Following "Laundry Blues," a Gottfredson Sunday-page gag from 1932, the backup GOOFY story "Don't Worry About It" is a bit of a surprise. One might wonder why a simple "Goofy goofs up in a new job" (as a tree surgeon, this time) story would require no less than three scripters: Ed Nofziger, Byron Erickson, and Romano Scarpa. According to INDUCKS, this state of affairs came about because the tale was originally created for the Disney Studios overseas comics program but was never actually published. Scarpa dusted it off and reworked it (presumably with Erickson's help) not long before his death. This may account for the story's unusual level of self-awareness. It's a standard plot, but everything is pitched one octave higher: Clarabelle's reactions to Goofy's depredations upon her property are way over the top; Mickey and Minnie are actually betting on whether or not Goofy will succeed; and Pete is thrown in at the end more or less for the heck of it. I think that the story's self-conscious humor would have been even better appreciated had it run during the Gold Key era, when such GOOFY stories were routinely run as secondary features in DONALD DUCK. Alas, it's ten pages long, rather than four, and thus wouldn't have fit the GK template. The extra effort is appreciated, though.
4 comments:
More Bowdlerization? That's unfortunate.
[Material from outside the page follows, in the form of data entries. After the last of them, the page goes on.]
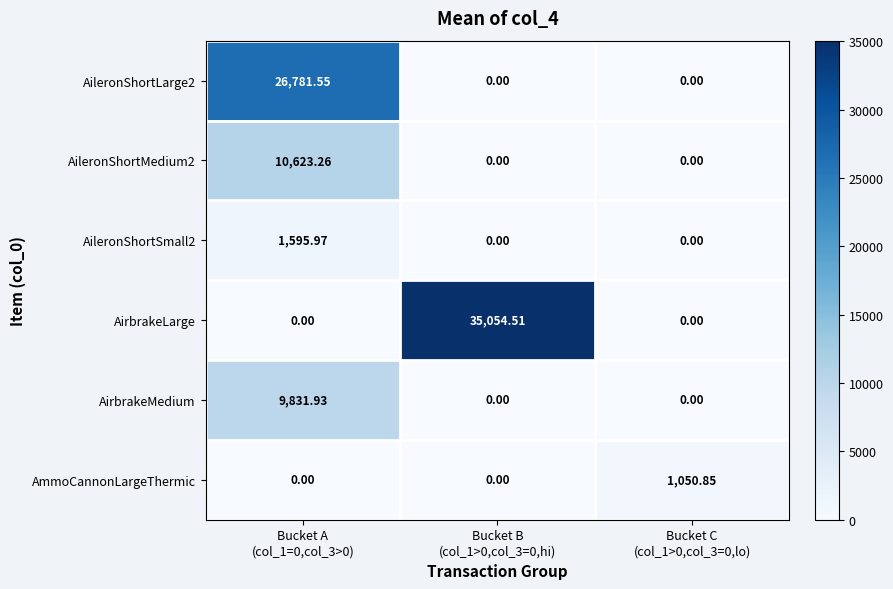

Which series has the largest total across all categories?

AirbrakeLarge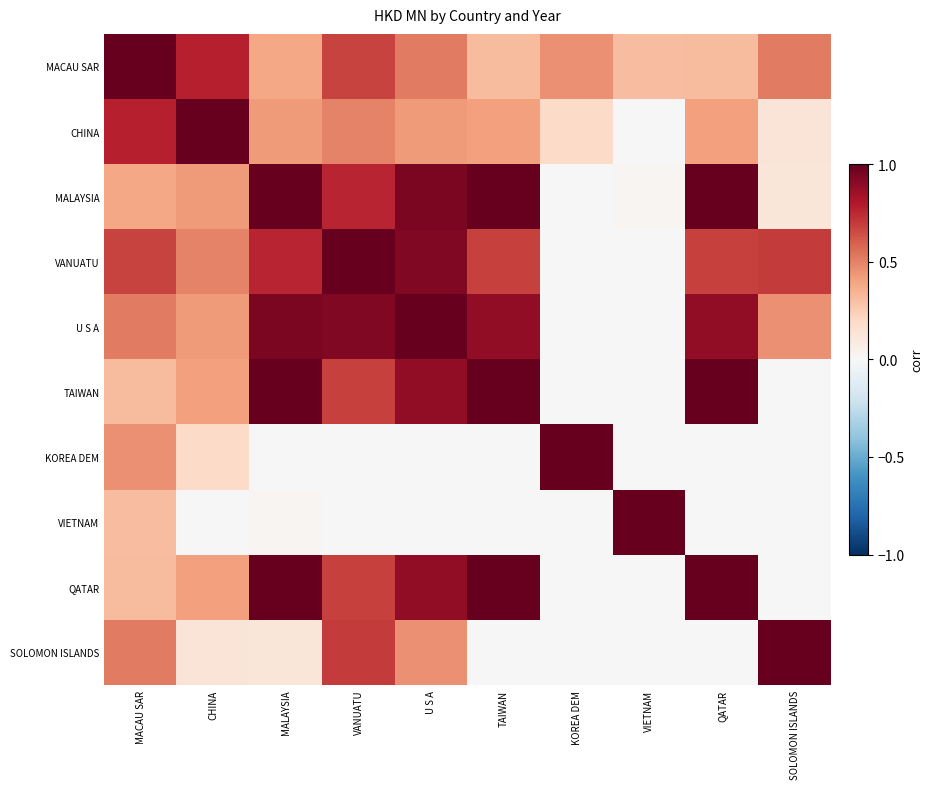

Between KOREA DEM and QATAR, which is larger?

KOREA DEM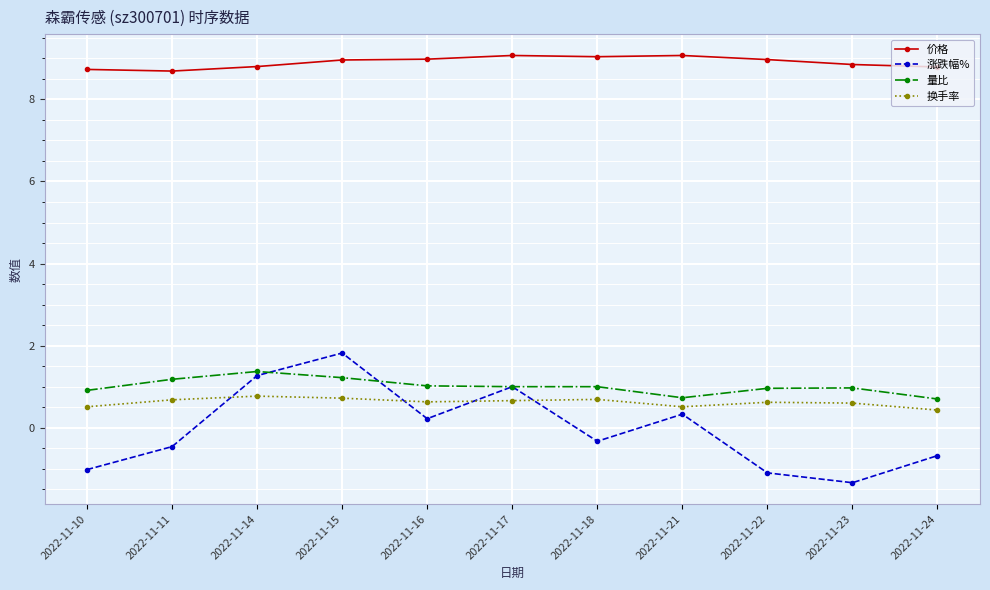

How many lines are shown in the chart?

4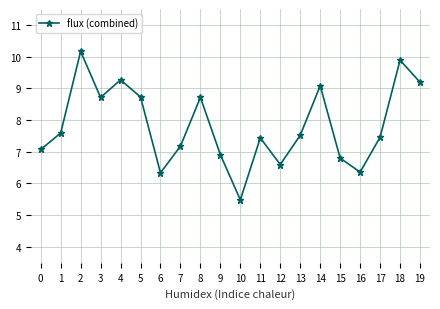

True or false: the data shows 13.4 at 1.

False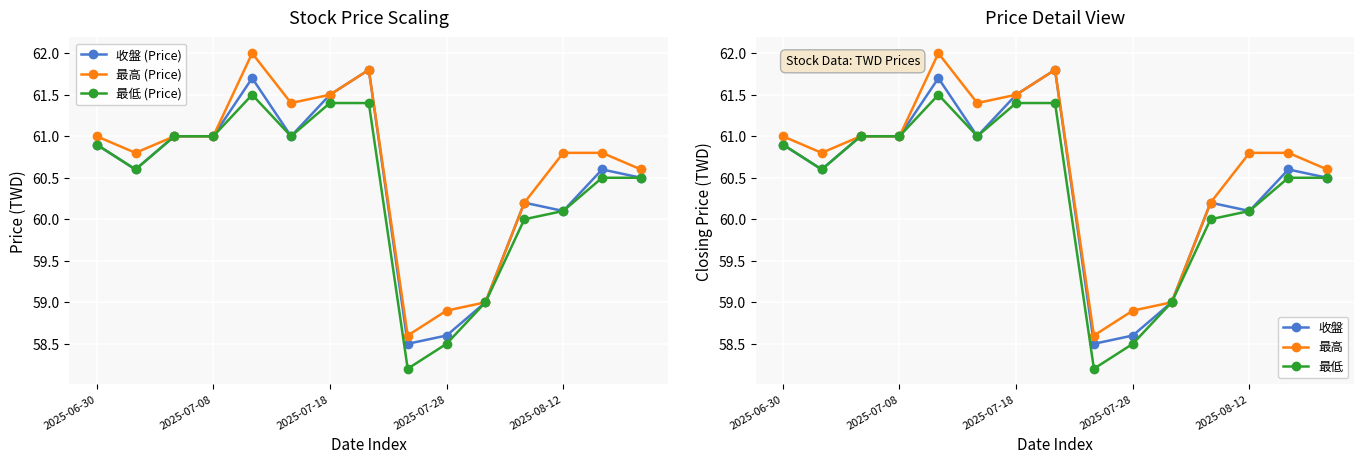

What is the label of the 1st point from the left?

2025-06-30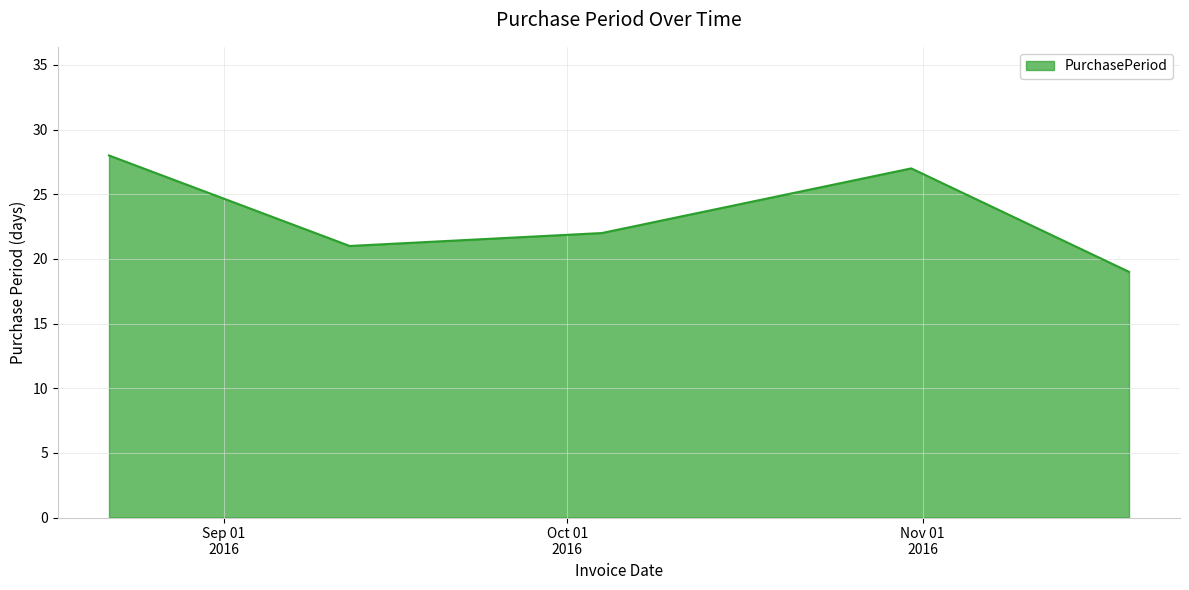

What is the difference between the second highest and second lowest values?

6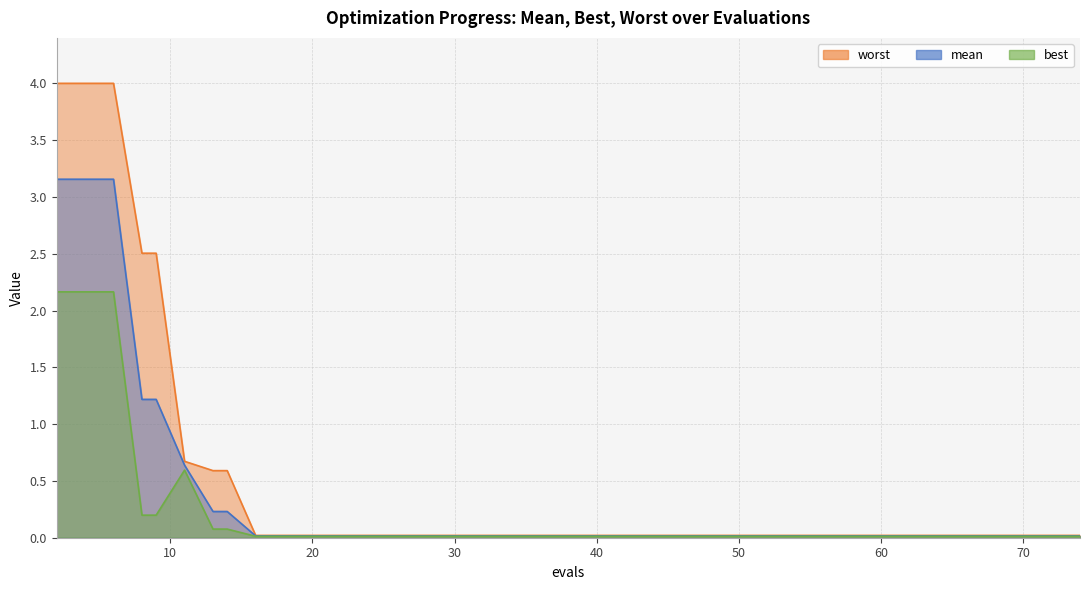

The value of best at 69 is 0.0. True or false?

False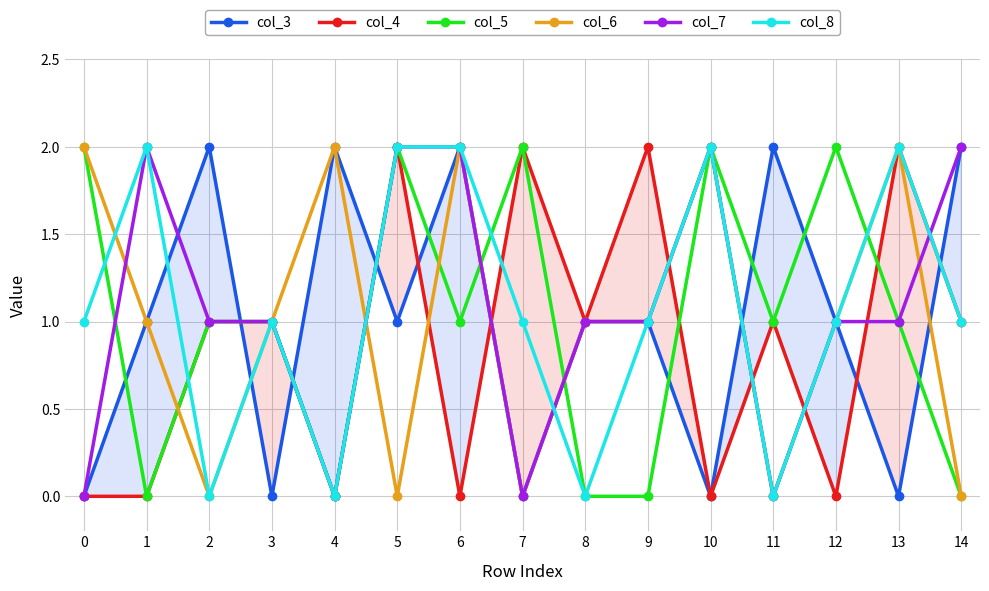

What is the average value of the col_3 series?

1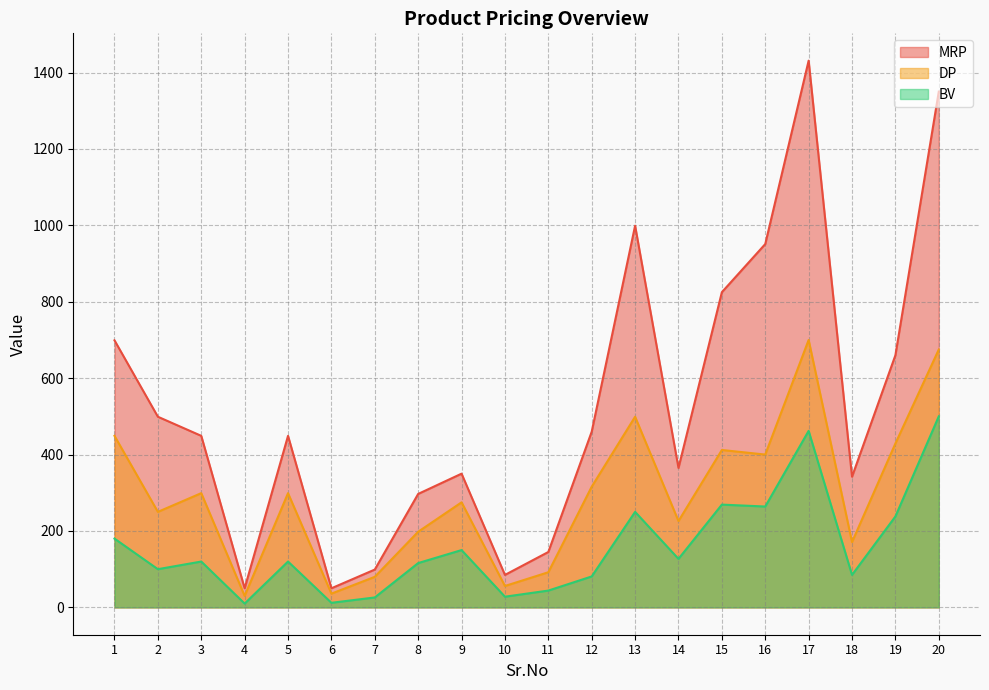

What is the value of the MRP point at the 8th from the left?

297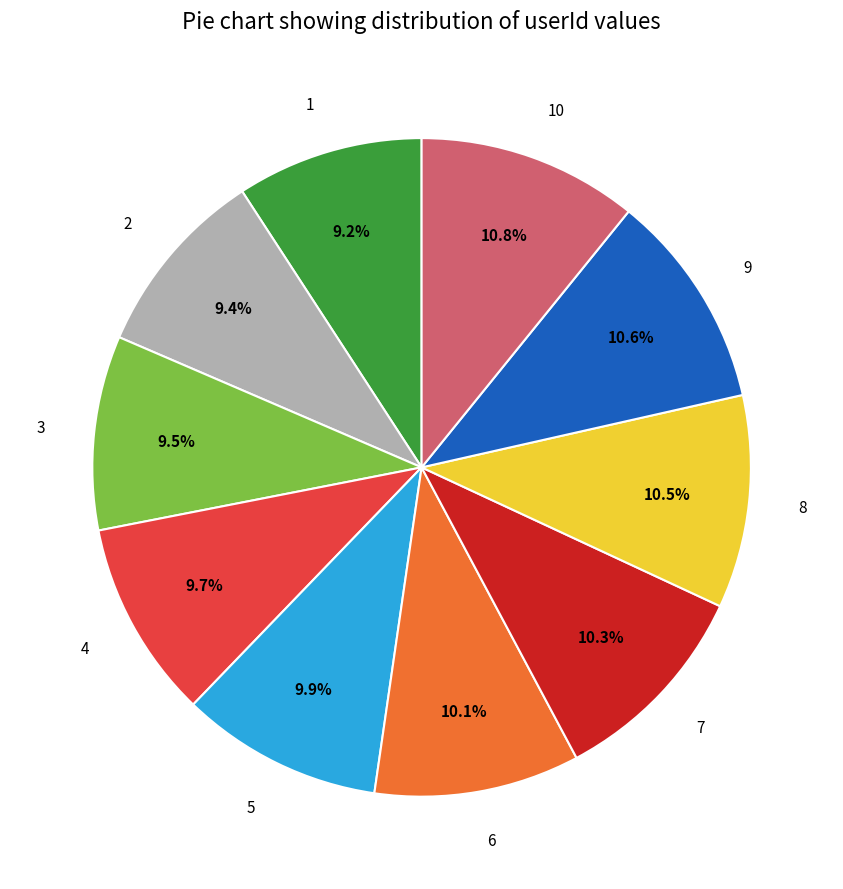

Is 10 the majority of the pie?

No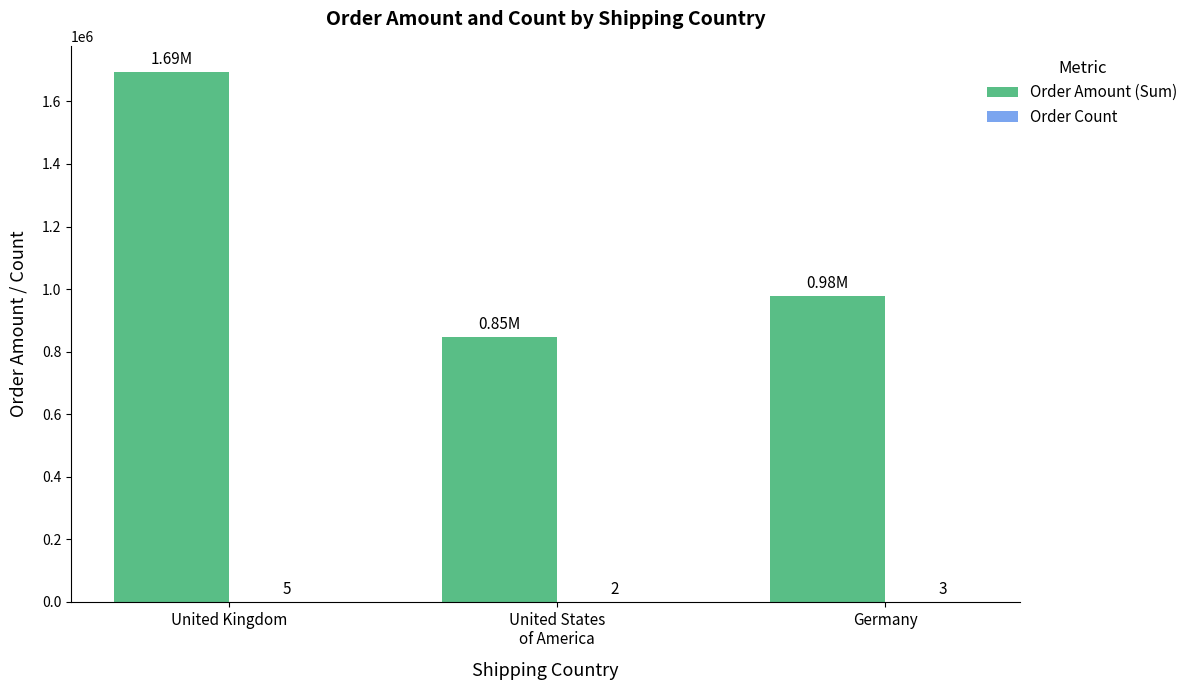

At which category is the sum across all series the highest?

United Kingdom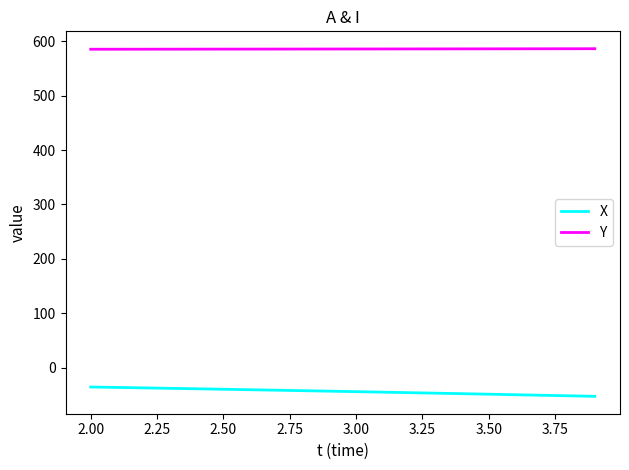

What is the lowest value of the X series?

-52.9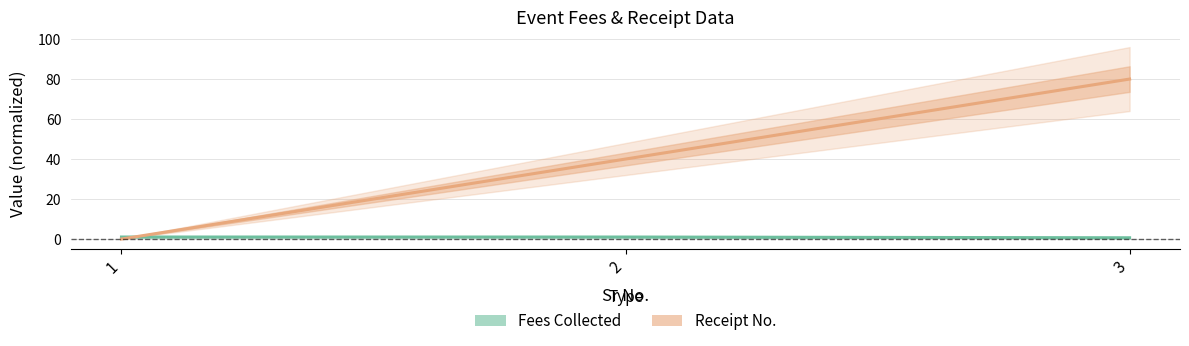

What is the maximum value shown in the chart?

80.0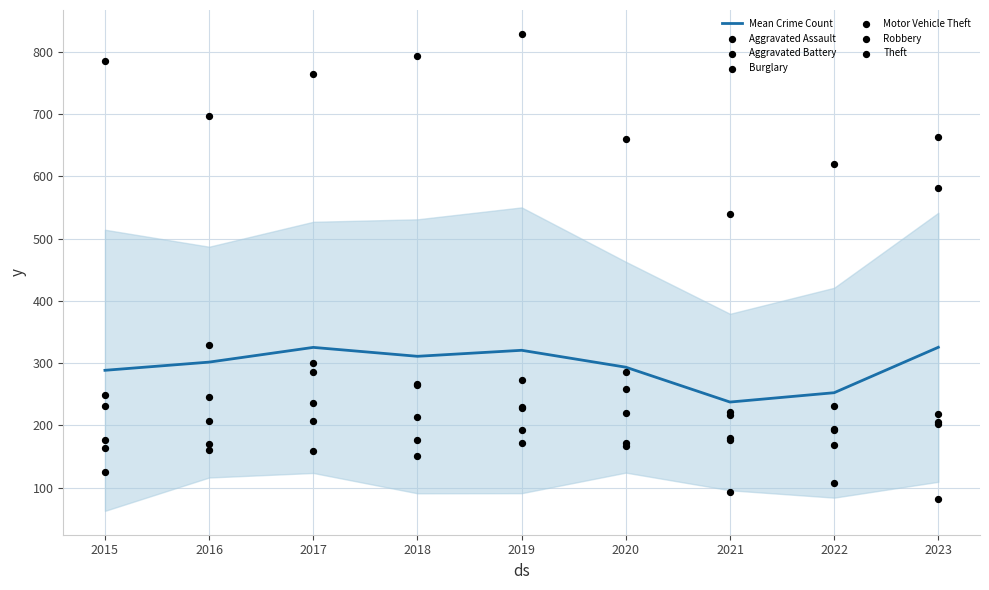

Which series has the largest Y range (max minus min)?

Motor Vehicle Theft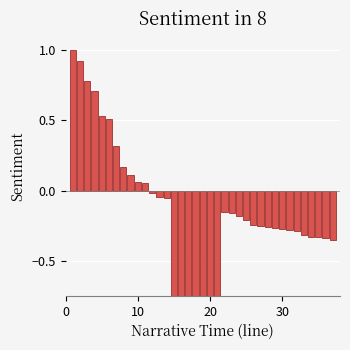

Count the number of values greater than 0.

11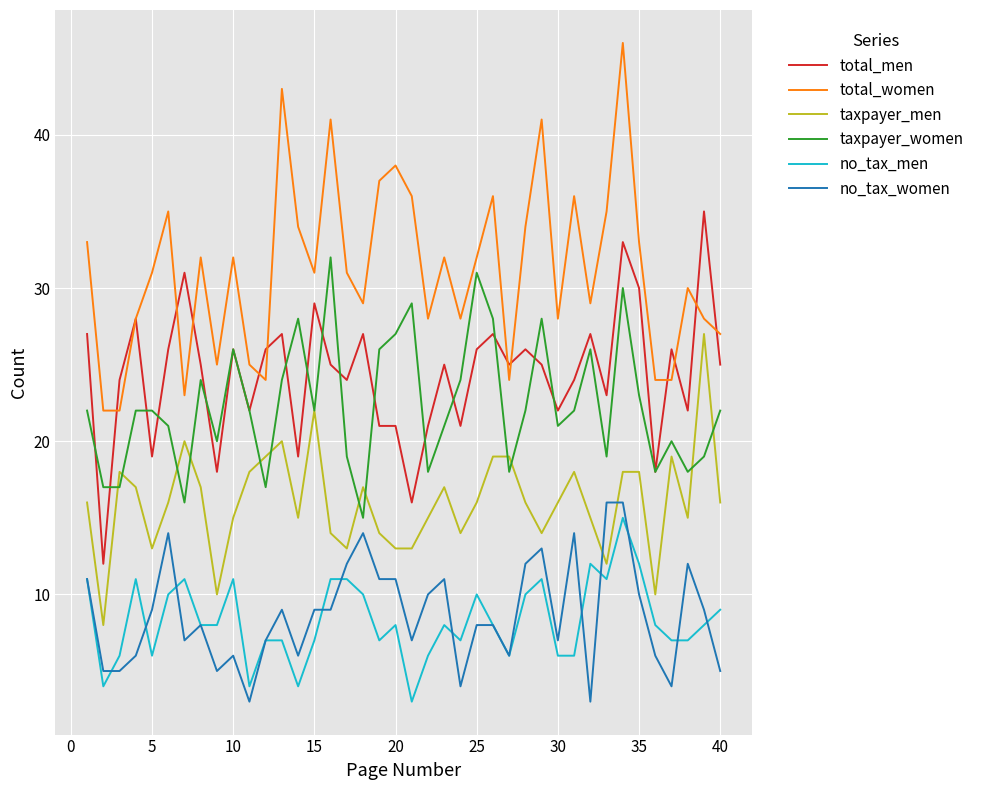

Which series has the largest total across all categories?

total_women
With this and the business you noted earlier in "Luck of the North," I'm feeling distinctly glad that Boom! aren't the ones handling the Barks and Gottfredson collections.
Geo:
I’d hardly single out Boom!, when it comes to this sort of thing. Honestly, it’s been going on since the days of Gold Key reprints, and – if you consider the 1950s Paul Murry re-drawings of certain Gottfredsonian Phantom Blot death traps – a lot longer than that!
Every publisher along the way has done this to one extent or another, with material from Barks, Rosa, Gottfredson, and even Murry. It’s just the sort of thing we will have to live with – and it’s far better than not getting the material at all!
Joe.
PS: I’m very glad to finally see the return of a comic book with the title of “MICKEY MOUSE”!
Yeah, fair enough. Also, god knows what influence Disney themselves may have on this. Blaming the publishers themselves may not always be totally fair.
Still irks me, though!
Joe,
What really got me here was the "weirdness factor" of the censorship. It's ok to show dead pirates in a zombie walk and a character perishing in a lava flow, but not to show a drunken dog?!?!
That's right up there with not showing fleas on the Beagle Boys.